Dairy Or No Dairy That Is The Question


“The whole crew sat on the deck, without a storm or a monster attack to worry about for the first time in days, and ate ice cream. Well, except for Frank, who was lactose intolerant. He got an apple.”
― Rick Riordan, The Blood of Olympus

Now that is how lactose intolerance can make you feel. Dejected when you glance at dairy. Morose when you see milk. Cheerless when you see cheese.

In a college student’s life, it can be pretty disconcerting to not be able to eat foods that we all crave and love to eat, ranging from mac-n-cheese to ice-cream. The list of forbidden foods goes on and most of your favorite foods get blacklisted. Or struck off your list of foods to eat. Or invariably both.

So, here is a little something about the dos and don’ts regarding lactose intolerance, and you may want to read through, as this is going to be legen-wait for it…and I hope you are not lactose intolerant because the second half of that word is –DAIRY. (pun intended!)

1) What is lactose intolerance?
A simple chemical reaction is what goes haywire.
Lactose–> Glucose + Galactose
Lactose is a sugar present in milk and milk products, and an enzyme called Lactase is needed for this reaction to take place successfully, and break down lactose. When this enzyme does not work properly or is not produced, then the individual is known as lactose intolerant. On consuming dairy products, lactose does not get broken down leading to various symptoms. This means all dairy products are a strict no-no. And thus ice creams, pastries, milkshakes, cheese burst pizzas, buttery popcorn, and literally anything else off the top of your head which may contain milk products, are bade a tearful goodbye.


2) What happens when a lactose intolerant person consumes lactose?
If you are lactose intolerant and you end up downing that large, creamy sundae, you may be in for trouble. Abdominal cramps, stomach pain, bloating, nausea and flatulence are some of the symptoms you may experience depending on the degree of intolerance.
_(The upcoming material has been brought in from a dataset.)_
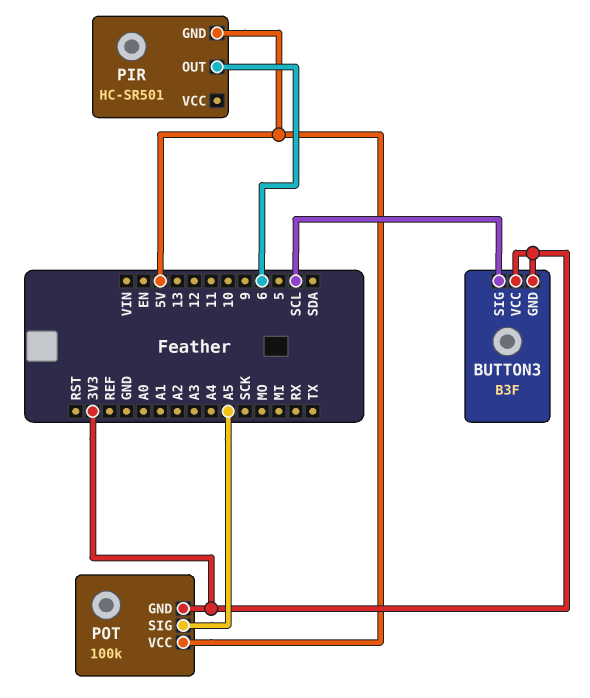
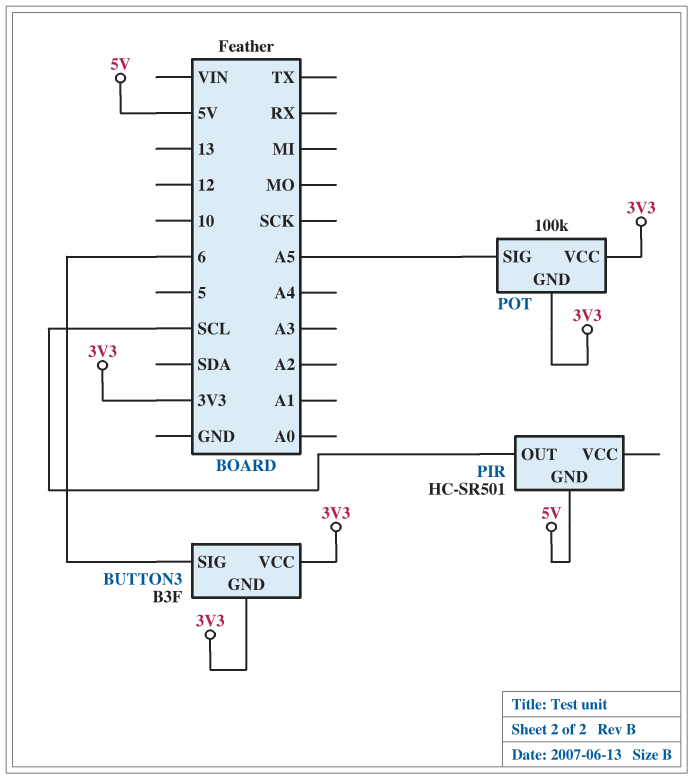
BUTTON3 pin SIG: SCL -> 6
PIR pin OUT: 6 -> SCL
POT pin VCC: 5V -> 3V3

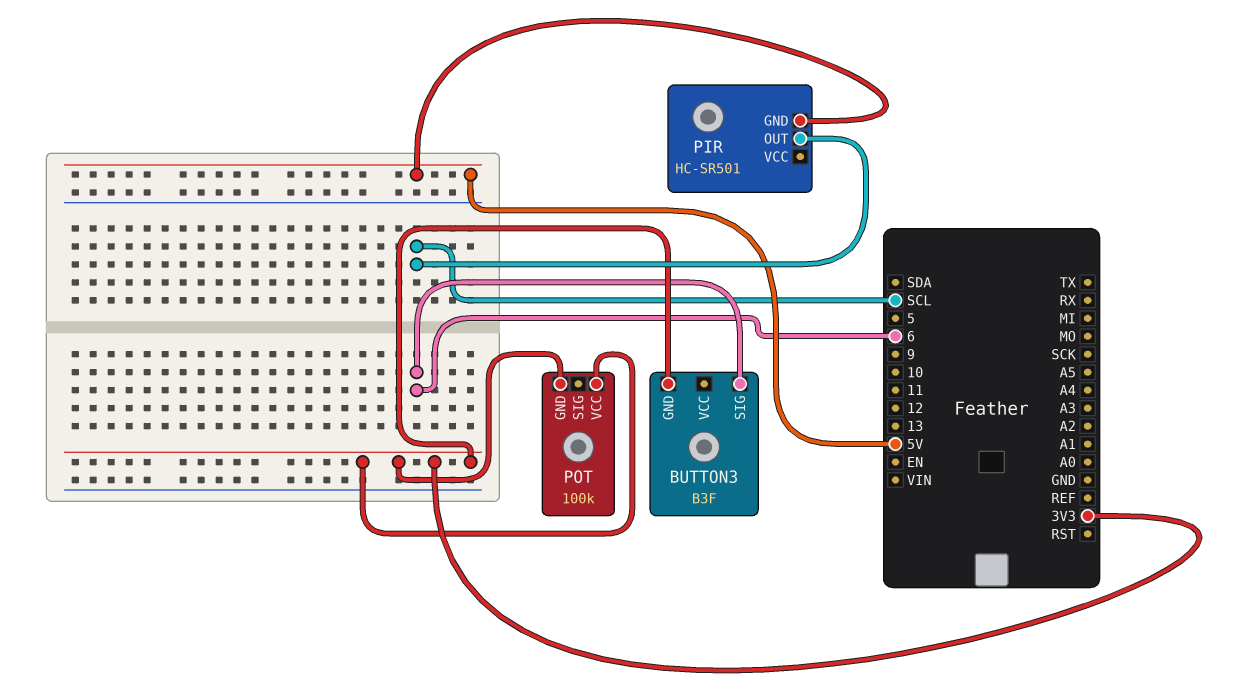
BUTTON3 pin VCC: 3V3 -> none
POT pin SIG: A5 -> none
However, not everybody who has difficulty digesting lactose will suffer the symptoms of lactose intolerance.

3) What are the chances of you being lactose intolerant?
This condition is more common than we think it is, as many of us end up losing our ability to digest lactose as we move into adulthood. It develops after a complex interplay of various genetic and nutritional factors, and the highest prevalence is found in South America, Africa and Asia with almost 50% of the population being affected.

4) How do you know if you are lactose intolerant?
If you experience any of the above mentioned symptoms on consuming dairy products, then you may be lactose intolerant. But you should be careful not to misdiagnose yourself. So get yourself checked, and some simple diagnostic tests performed in the hospital should give you the right answer.


So after getting the lowdown on this not so uncommon condition, it’s time to get down to the nitty gritties: tackling this disorder, staying healthy and at the same time trying not to deprive your taste buds of the flavour you know they deserve!

1) Know your symptoms
How much dairy you can eat depends on how much lactase your body makes, which varies from person to person. Some people may be able to induce lactase production by eating dairy products. Also you may be able to tolerate dairy products in small amounts, depending on your tolerance to lactose.

2) Keep a food diary
Better than keeping a mental note of the foods you eat, would be to jot down the foods which cause you discomfort, so that you can steer clear from them the next time.

3) Keep your eyes peeled while grocery shopping
This is because lactose is also present in foods such as breakfast cereals, pancake mixes, custard powder etc. Make sure you read product labels carefully and weed out items containing the following: milk, lactose, curd, dry milk solids, and whey. In fact, even certain medicines may contain lactose. Consult your doctor to avoid them.

4) Try lactase supplements
There are various formulations available which serve as lactase supplements. Over the counter lactase enzyme drops added to milk, reduce lactose levels up to 90 percent, and the milk can be safely consumed 24 hours later. However, the results may vary among people and with different products.

5) Do not break a leg
No, I’m not trying to wish you bad luck before your musical/theatre performance, but in fact reminding you of your daily requirement for calcium. Lactose intolerant individuals who cut out dairy foods completely from their diet and end with a much higher risk of osteoporosis as well as vitamin D deficiency, which lead to brittle bones and fractures. So try to supplement your diet with foods such as soy milk, cottage cheese, eggs, salmon and tofu to get that added nutrition.

6) Revamp your diet
When it’s time for a diet makeover, select foods that make you feel like you never had a problem in the first place! Soy milk, rice milk, almond milk are some of the milk substitutes that can be used. Say no to ice cream, and yes to sorbets and dairy free yoghurts. Gelato may be a possible option if your lactose intolerance is mild. Nowadays, cheese made from rice and soy and even dairy free butter and margarine is available. The choices are endless and so are the possibilities.

So folks, do not despair if you are lactose intolerant. There are a plethora of options available to tickle your taste buds and yet keep you healthy. All takes is a tiny bit of effort. Embrace your dairy free options and do not cry over spilt milk!